# Just a rant



## EquestrianHollywood (Aug 13, 2009)

....Blaze -_- ...Theres my oppinion of this mare. As you know Shelbs.


----------



## horseluver2435 (May 27, 2009)

Yep. Grr. 

I think the only other horse that has bothered me this much was either:
-Blackjack
-Dealer
-China


----------



## EquestrianHollywood (Aug 13, 2009)

Dealers the only one on that list that doesn't bug at me. But Blaze OOO that horse is gonna do somethin big, I can just feel it.


----------



## starlinestables (Nov 24, 2008)

You must work for the barn. LOL this sounds like something my assistant would say about a few of our boarders.


----------



## horseluver2435 (May 27, 2009)

Yeah, I muck stalls and feed and water the horses. I tell you, she's the worst horse to move around. She also doesn't like to be caught in the field.


----------



## ivorygold1195 (May 27, 2009)

She walks in hand fine... and I think if she wasn't so expensive she would have been a fine buy cus she lets the kids do whatever and they don't need her to look pretty because they never want to show. And she acts fine is Wiseman's old stall for me... I dont like her but I dont think she is a bad horse.


----------



## ivorygold1195 (May 27, 2009)

Also, wasnt the day you did chores the first day she was there? or just a couple after? I can understand her being a little rude for her first day.


----------



## apachiedragon (Apr 19, 2008)

A lot of you guys must be at the same barn, lol. Well, feel free to rant away. Sounds like she needs some manners refreshed. As far as the price, some people have too much money for their own good. Can't blame the seller for putting a high price tag on her if someone was silly enough to pay it, but maybe they didn't know any better. But hopefully with some attention and proper care (which I'm guessing she didn't get before), she'll turn out okay BEFORE she hurts someone. Good luck to all of you who have to handle and work around her! It's no fun taking care of the difficult ones. :wink:


----------



## DakotaLuv (Mar 21, 2009)

Why are you so concerned? Can't you just ignore her? It doesn't sound like you have to deal with her other than doing chores around her and if you have to move her can you get a bucket of grain or pellets or hay and get her to come to you and then put the halter on? Or when you catch her give her a carrot or bite of apple or something? That will help, but ask her owners first. Just seems like there are better things to worry about than a little pony at the barn you board at.


----------



## haleylvsshammy (Jun 29, 2010)

I guess most of you guys board together... lol
She sounds like a pain, but, maybe after she's settled in she'll get better? I'm sure with consistant work (even if it's just people leading her to the pasture) she'll get better.


----------



## EquestrianHollywood (Aug 13, 2009)

On the up side she isn't an AWFUL ride. (Shelby you wouldn't know this but Honor is lame ) But I had to ride her in lessons today, and she just needs work on being consistant and her cantering cues. But other than that, shes really smooth. Okay, you may continue with your ranting and such.


----------

● ● ●

* **Assignment**
Update the forum thread above by giving everything from "## DakotaLuv (Mar" down to "you board at." again, with "carrot" replaced by "sugar cube".

* **Data extract**
● ● ●

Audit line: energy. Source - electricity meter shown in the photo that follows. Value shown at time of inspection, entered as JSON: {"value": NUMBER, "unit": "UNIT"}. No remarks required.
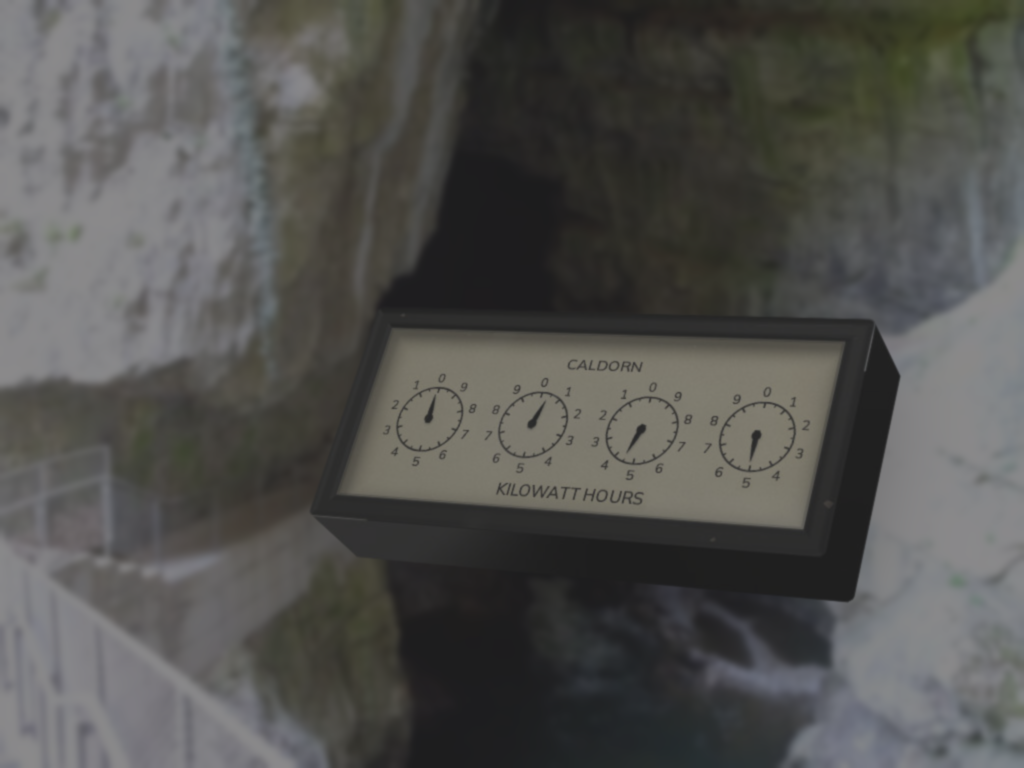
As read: {"value": 45, "unit": "kWh"}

● ● ●

* **Task output**
## DakotaLuv (Mar 21, 2009)

Why are you so concerned? Can't you just ignore her? It doesn't sound like you have to deal with her other than doing chores around her and if you have to move her can you get a bucket of grain or pellets or hay and get her to come to you and then put the halter on? Or when you catch her give her a sugar cube or bite of apple or something? That will help, but ask her owners first. Just seems like there are better things to worry about than a little pony at the barn you board at.